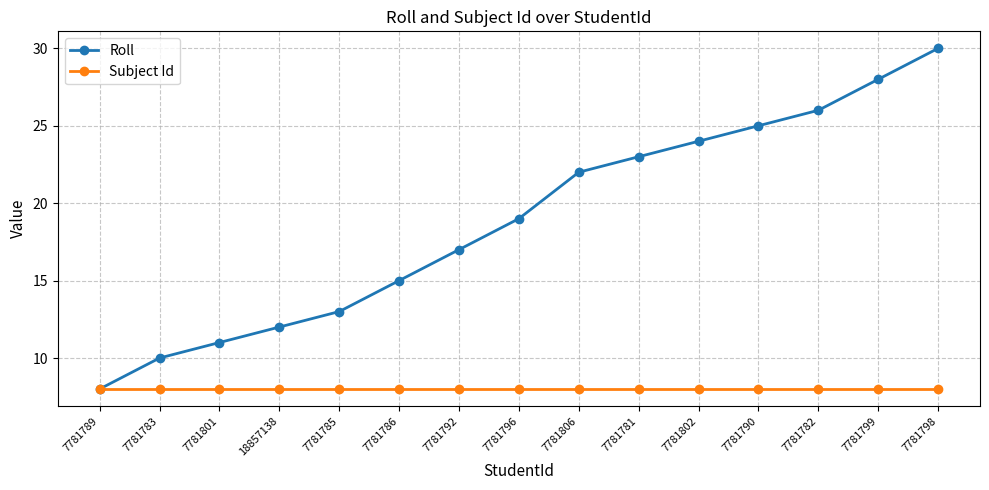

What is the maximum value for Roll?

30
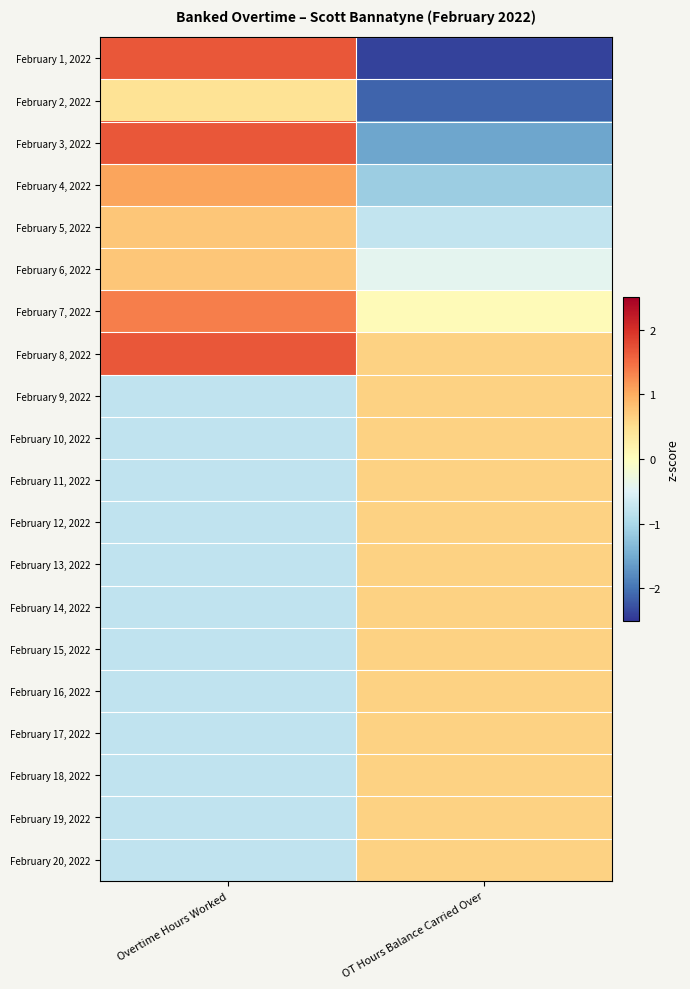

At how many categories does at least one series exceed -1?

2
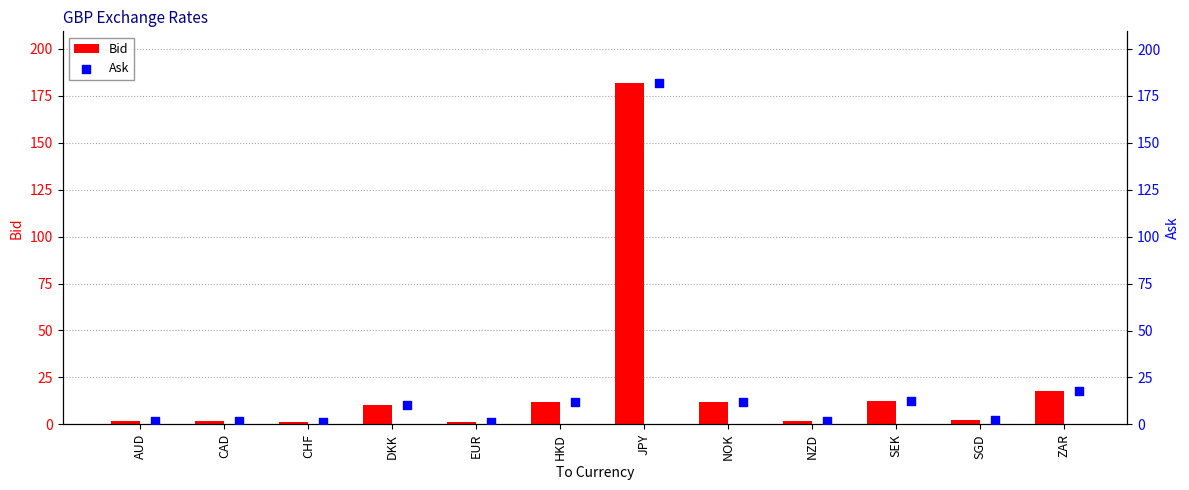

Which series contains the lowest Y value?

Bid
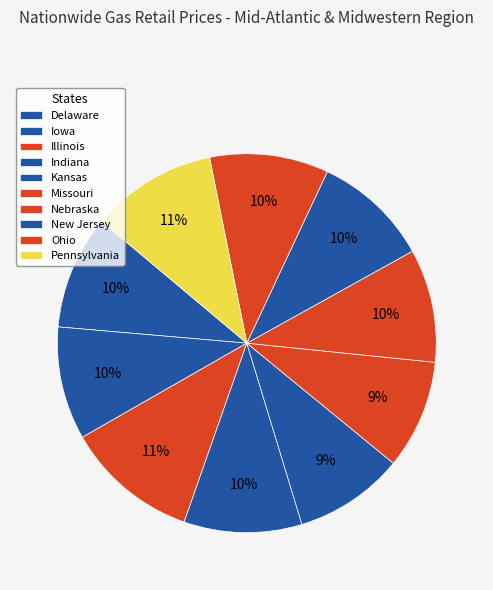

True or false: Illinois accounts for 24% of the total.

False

_ASSIGNED TASK_
Rewrite all of the lines above with "series" changed to "data set" wherever it appears, leaving everything else untouched and the pictures out.

_RESULT OF THE TASK_
What is the maximum value for Roll?

30

At how many categories does at least one data set exceed -1?

2

Which data set contains the lowest Y value?

Bid

True or false: Illinois accounts for 24% of the total.

False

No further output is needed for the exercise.